Task statement:
Rewrite the material below with every instance of "Направляющие" changed to "Полозья" and everything else kept unchanged. Omit the pictures from your answer.

Source records:
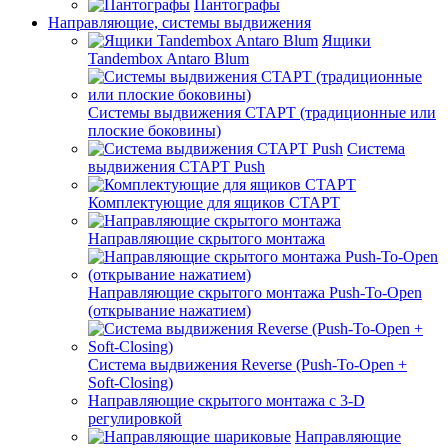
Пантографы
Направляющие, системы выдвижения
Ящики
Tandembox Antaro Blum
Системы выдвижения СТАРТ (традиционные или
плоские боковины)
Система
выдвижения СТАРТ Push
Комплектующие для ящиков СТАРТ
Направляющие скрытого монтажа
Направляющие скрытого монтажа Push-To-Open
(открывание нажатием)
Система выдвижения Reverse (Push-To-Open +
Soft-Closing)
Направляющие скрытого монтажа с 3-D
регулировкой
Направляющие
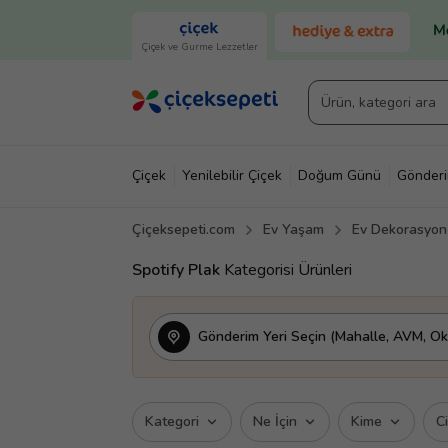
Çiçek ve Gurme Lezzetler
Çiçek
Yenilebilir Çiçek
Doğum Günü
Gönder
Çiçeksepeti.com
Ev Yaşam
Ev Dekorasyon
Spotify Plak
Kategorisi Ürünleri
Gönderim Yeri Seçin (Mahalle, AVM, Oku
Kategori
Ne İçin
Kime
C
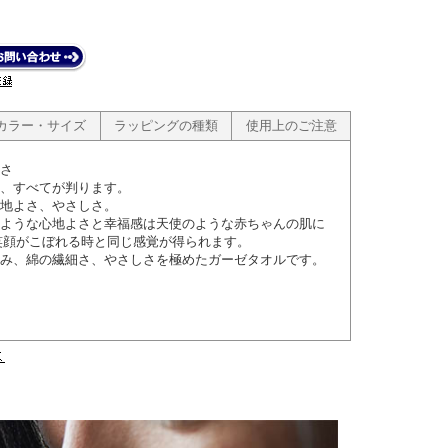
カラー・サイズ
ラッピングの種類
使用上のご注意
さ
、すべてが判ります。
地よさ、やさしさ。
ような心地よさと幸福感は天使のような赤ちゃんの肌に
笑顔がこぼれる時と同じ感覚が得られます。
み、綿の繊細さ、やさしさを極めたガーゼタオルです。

Written solution:
Пантографы
Полозья, системы выдвижения
Ящики
Tandembox Antaro Blum
Системы выдвижения СТАРТ (традиционные или
плоские боковины)
Система
выдвижения СТАРТ Push
Комплектующие для ящиков СТАРТ
Полозья скрытого монтажа
Полозья скрытого монтажа Push-To-Open
(открывание нажатием)
Система выдвижения Reverse (Push-To-Open +
Soft-Closing)
Полозья скрытого монтажа с 3-D
регулировкой
Полозья
Çiçek ve Gurme Lezzetler
Çiçek
Yenilebilir Çiçek
Doğum Günü
Gönder
Çiçeksepeti.com
Ev Yaşam
Ev Dekorasyon
Spotify Plak
Kategorisi Ürünleri
Gönderim Yeri Seçin (Mahalle, AVM, Oku
Kategori
Ne İçin
Kime
C
カラー・サイズ
ラッピングの種類
使用上のご注意
さ
、すべてが判ります。
地よさ、やさしさ。
ような心地よさと幸福感は天使のような赤ちゃんの肌に
笑顔がこぼれる時と同じ感覚が得られます。
み、綿の繊細さ、やさしさを極めたガーゼタオルです。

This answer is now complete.